Goals and Resolutions

January is the time of year for setting goals and checking to see how I did on last year’s goals. It’s probably more interesting to hear about things I’ve done or tried and failed to do than to hear about what I plan to do in the future. I’ll stick with the former. We get enough of the latter from our politicians.

I achieved a lot of my minor goals and resolutions last year. I relaunched my blog, made reasonably regular blog posts, and consolidated my online presence under a single name, I got a couple of nice photo essays into Robot magazine, I did two photos shoots with models, got some photos into a museum exhbiit (at their request even!), I repaired and shot usable photos with several vintage cameras, I finally participated in the 24 hour video race!

I also did a few things that weren’t on my ToDo list but were still really cool, like speaking at Pecha Kucha, demonstrating robotic music to an art class in Denton, hearing the Buzzcocks play live, painting highway pillars in Deep Ellum, and meeting lots of cool people.

But the one really big thing from 2010 has to be helping to get a Dallas Hackerspace started. Back in January 2010, Ed and I hatched the plan. Through the first half of the year Ed and I were meeting weekly at Cafe Brazil or where ever we could find free WiFi, planning and organizing, trying keep things rolling. I also got invaluable advice starting out from folks like Sarah Jane Semrad. During the first half of the year, it sometimes felt like Ed and I were pushing a train up a steep hill. I took on way more projects than I could possibly do but somehow managed to get most of them mostly done (thanks to getting lots of help from friends).

[Plain-text document sources]
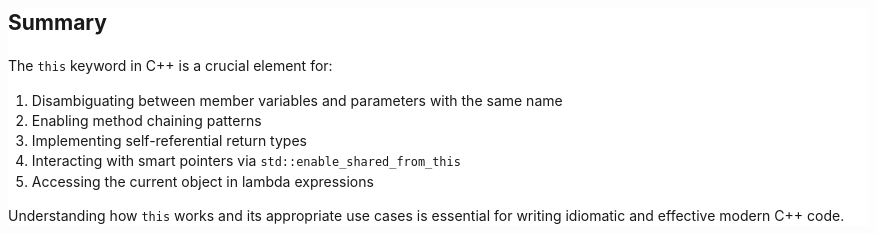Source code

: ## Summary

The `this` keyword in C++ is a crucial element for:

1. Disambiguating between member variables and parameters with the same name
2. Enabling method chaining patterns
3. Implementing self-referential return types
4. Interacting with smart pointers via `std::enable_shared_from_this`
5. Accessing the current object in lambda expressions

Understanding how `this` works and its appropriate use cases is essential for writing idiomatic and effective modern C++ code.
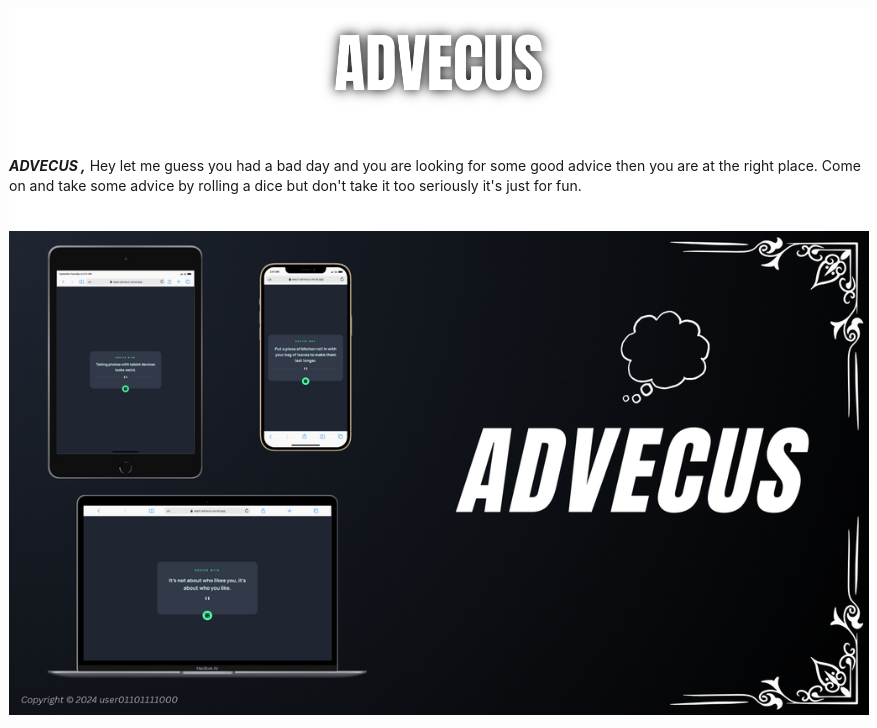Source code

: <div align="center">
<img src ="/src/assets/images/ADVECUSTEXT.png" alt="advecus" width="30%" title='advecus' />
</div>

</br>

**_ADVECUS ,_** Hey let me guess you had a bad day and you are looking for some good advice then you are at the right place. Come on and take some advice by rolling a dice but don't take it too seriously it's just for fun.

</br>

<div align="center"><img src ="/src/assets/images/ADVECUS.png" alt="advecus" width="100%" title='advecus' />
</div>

> _Task requirements_:
1 – In the goals and resolutions post, where did the writer and Ed meet each week during the first half of 2010?
2 – Retype the goals and resolutions post from "I achieved a" up to and including "of cool people.".

> _Expected responses_:
1 – At Cafe Brazil or wherever they could find free WiFi.

2 –
I achieved a lot of my minor goals and resolutions last year. I relaunched my blog, made reasonably regular blog posts, and consolidated my online presence under a single name, I got a couple of nice photo essays into Robot magazine, I did two photos shoots with models, got some photos into a museum exhbiit (at their request even!), I repaired and shot usable photos with several vintage cameras, I finally participated in the 24 hour video race!

I also did a few things that weren’t on my ToDo list but were still really cool, like speaking at Pecha Kucha, demonstrating robotic music to an art class in Denton, hearing the Buzzcocks play live, painting highway pillars in Deep Ellum, and meeting lots of cool people.